Update I've added two more notation (seen on this site), which might be relevant. The data change afterwards, mostly in the exact matches in $\LaTeX$Search.
As others stated, I would go with $\binom{n}{r}$(probably never used different notation, although that does not mean much, since I am in math for only few years).
Although for example wiki (search for "binom") gives more options.
As to support my (as well as others) choices I can give you some numbers obtained by searching the terms here ($\LaTeX$Search) and here ($\LaTeX$SpeedSearch). Both hyperlinks link to the page claiming
The Springer LaTeX search lets you search through over 8,223,138 LaTeX code snippets to find the equation you need.
Claim
I did not check all the results, whether they really mean the binomial coefficient, so bear that in mind.
\begin{array}{|c|c|c|c|c|}
\hline
\text{Term} & \text{in }\TeX & \text{Search}^* & \text{SpeedSearch} \\
\hline
\binom{n}{k} &\verb+\binom{n}{k}+ & 10/1464 & 323 \\
\hline
\binom{n}{r} &\verb+\binom{n}{r}+ & 1/815 & 47 \\
\hline
\binom{n}{2} &\verb+\binom{n}{2}+ & 13/0 & 166 \\
\hline
\binom{n+1}{k} & \verb-\binom{n+1}{k}- & 0/14 & 14 \\
\hline
^nC_r & \verb+^nCr+ & 3/301 & 2 \\
\hline
^nC_k & \verb+^nC_k+ & 13/830 & 3\\
\hline
^nC_2 & \verb+^nC_2+ & 1/619 & 5 \\
\hline
C_r^n & \verb+Cr^n+ & 1/189 & 74 \\
\hline
C_k^n & \verb+C_k^n+ & 1/316 & 13\\
\hline
C_2^n & \verb+C_2^n+ & 6/690 & 8\\
\hline
C_n^r & \verb+C_n^r+ & 3/229 & 7 \\
\hline
C_n^k & \verb+C_n^k+ & 11/287 & 37 \\
\hline
C_n^2 & \verb+C_n^2+ & 39/1471 & 78 \\
\hline
C(n,r) &\verb+C(n,r)+ & 0/1317 & 9\\
\hline
C(n,k) &\verb+C(n,k)+ & 2/1432 & 32 \\
\hline
C(n,2) &\verb+C(n,2)+ & 0/1771 & 4\\
\hline
\end{array}
$^*$ The first number responds to the exact result appearance, the second to the similar one.
Conclusion
Personally I would not really consider the similar results for $\LaTeX$Search.
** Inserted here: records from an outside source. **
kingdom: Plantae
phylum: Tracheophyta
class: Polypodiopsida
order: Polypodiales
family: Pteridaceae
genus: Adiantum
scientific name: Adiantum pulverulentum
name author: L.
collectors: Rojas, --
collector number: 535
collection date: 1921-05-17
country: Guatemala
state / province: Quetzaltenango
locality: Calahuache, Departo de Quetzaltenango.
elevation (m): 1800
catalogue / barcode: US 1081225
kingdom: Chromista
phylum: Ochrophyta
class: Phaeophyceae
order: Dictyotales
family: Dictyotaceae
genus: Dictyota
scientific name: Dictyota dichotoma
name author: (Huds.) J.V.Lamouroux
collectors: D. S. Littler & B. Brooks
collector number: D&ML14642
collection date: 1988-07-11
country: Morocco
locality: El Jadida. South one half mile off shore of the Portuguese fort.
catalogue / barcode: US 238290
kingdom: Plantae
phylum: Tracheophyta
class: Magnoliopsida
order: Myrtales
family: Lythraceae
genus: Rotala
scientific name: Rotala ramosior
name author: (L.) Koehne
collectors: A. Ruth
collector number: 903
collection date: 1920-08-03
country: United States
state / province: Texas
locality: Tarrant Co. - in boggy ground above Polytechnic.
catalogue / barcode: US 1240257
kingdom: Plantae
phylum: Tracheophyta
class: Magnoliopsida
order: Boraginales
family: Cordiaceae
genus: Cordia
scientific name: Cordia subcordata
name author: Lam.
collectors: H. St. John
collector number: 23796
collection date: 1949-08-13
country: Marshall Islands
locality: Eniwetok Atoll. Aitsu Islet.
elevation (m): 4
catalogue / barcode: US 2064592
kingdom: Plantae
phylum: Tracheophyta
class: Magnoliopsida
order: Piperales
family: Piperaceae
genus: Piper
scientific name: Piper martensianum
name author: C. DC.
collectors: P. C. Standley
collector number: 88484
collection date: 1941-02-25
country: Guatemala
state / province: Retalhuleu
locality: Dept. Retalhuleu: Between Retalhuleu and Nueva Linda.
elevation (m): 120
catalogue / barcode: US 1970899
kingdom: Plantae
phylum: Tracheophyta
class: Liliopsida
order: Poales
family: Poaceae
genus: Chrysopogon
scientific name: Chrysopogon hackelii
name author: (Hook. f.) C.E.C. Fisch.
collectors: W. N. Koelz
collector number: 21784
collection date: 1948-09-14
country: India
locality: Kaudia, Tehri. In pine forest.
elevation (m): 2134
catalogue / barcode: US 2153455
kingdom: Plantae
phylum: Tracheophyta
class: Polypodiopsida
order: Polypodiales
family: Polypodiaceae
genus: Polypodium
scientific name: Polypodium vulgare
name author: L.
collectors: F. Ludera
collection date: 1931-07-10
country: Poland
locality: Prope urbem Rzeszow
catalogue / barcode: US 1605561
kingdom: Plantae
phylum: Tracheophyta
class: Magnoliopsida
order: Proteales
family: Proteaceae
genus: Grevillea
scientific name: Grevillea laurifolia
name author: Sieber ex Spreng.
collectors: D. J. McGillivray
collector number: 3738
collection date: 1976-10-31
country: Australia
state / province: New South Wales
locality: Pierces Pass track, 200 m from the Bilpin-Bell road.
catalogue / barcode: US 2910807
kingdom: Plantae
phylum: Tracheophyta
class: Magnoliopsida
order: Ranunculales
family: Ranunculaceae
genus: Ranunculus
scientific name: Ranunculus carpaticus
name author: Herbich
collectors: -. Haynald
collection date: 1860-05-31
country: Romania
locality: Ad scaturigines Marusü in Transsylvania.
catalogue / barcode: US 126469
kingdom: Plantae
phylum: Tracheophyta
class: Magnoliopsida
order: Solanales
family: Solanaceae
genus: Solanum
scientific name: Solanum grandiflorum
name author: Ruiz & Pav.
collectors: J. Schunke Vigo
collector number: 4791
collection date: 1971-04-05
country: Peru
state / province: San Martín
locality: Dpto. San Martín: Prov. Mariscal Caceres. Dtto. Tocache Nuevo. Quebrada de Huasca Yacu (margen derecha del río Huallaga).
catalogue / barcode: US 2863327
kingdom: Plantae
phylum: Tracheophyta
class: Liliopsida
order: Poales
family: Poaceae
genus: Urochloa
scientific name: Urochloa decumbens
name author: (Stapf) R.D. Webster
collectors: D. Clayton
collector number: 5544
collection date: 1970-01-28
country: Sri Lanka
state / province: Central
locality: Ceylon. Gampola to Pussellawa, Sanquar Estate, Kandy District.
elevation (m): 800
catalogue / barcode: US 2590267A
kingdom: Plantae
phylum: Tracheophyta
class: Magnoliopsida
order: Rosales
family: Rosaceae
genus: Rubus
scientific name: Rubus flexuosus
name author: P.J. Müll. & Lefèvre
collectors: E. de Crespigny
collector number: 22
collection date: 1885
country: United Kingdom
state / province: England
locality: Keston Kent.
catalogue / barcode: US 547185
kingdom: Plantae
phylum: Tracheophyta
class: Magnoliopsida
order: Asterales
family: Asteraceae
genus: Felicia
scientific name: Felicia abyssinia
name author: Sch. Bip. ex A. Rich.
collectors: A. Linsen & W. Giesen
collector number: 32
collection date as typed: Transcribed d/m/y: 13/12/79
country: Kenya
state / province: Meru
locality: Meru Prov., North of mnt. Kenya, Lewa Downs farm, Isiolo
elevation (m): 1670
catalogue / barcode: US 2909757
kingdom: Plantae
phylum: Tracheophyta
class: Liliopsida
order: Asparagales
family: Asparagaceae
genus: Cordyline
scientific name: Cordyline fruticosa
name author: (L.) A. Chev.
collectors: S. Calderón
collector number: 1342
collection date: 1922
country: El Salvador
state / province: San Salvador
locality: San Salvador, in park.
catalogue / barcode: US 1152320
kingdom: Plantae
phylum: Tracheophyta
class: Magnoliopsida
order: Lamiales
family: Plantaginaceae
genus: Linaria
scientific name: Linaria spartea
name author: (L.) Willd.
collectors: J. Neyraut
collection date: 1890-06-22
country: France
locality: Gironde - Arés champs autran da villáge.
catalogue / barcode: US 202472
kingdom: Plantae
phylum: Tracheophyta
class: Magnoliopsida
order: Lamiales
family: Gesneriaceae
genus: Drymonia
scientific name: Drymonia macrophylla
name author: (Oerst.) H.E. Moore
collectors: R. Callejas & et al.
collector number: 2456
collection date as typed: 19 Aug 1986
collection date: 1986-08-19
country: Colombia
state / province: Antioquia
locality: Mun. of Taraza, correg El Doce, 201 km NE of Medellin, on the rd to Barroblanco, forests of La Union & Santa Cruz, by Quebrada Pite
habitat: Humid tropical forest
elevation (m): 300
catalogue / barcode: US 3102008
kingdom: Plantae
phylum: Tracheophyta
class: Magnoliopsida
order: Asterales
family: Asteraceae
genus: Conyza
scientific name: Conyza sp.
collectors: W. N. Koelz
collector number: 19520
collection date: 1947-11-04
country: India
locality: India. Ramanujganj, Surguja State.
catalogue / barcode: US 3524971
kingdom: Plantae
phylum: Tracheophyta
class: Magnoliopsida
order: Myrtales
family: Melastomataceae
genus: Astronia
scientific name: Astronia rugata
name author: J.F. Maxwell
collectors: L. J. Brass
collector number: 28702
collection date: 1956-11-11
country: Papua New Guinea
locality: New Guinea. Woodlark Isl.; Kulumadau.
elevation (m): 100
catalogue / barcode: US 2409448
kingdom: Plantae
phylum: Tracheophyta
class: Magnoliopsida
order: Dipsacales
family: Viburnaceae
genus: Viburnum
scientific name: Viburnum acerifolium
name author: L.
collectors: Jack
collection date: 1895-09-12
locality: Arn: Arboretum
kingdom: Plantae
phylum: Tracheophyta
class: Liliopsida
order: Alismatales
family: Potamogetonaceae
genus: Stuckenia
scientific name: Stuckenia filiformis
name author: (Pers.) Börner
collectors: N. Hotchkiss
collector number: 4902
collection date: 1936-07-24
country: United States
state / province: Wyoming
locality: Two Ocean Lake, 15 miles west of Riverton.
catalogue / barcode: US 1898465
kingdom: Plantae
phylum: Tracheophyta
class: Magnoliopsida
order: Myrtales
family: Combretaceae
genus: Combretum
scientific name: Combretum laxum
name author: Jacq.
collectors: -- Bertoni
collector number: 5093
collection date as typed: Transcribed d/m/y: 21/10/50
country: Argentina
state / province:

Of course, this statement should be supported by going through the results (and obtaining, that most results are not binomial coefficients). Excluding those (and the $\binom{n+1}{k}$ row) out we get
\begin{array}{|c|c|c|}
\hline
\text{Type of notation} & \sum Search & \sum SpeedSearch \\
\hline
\text{Notation } \binom{n}{x} & 24 & 536 \\
\hline
\text{Different notation} & 80 & 272\\
\hline
\end{array}
Note I did this mostly for fun. I think these sites have better usage then for some notational statistics.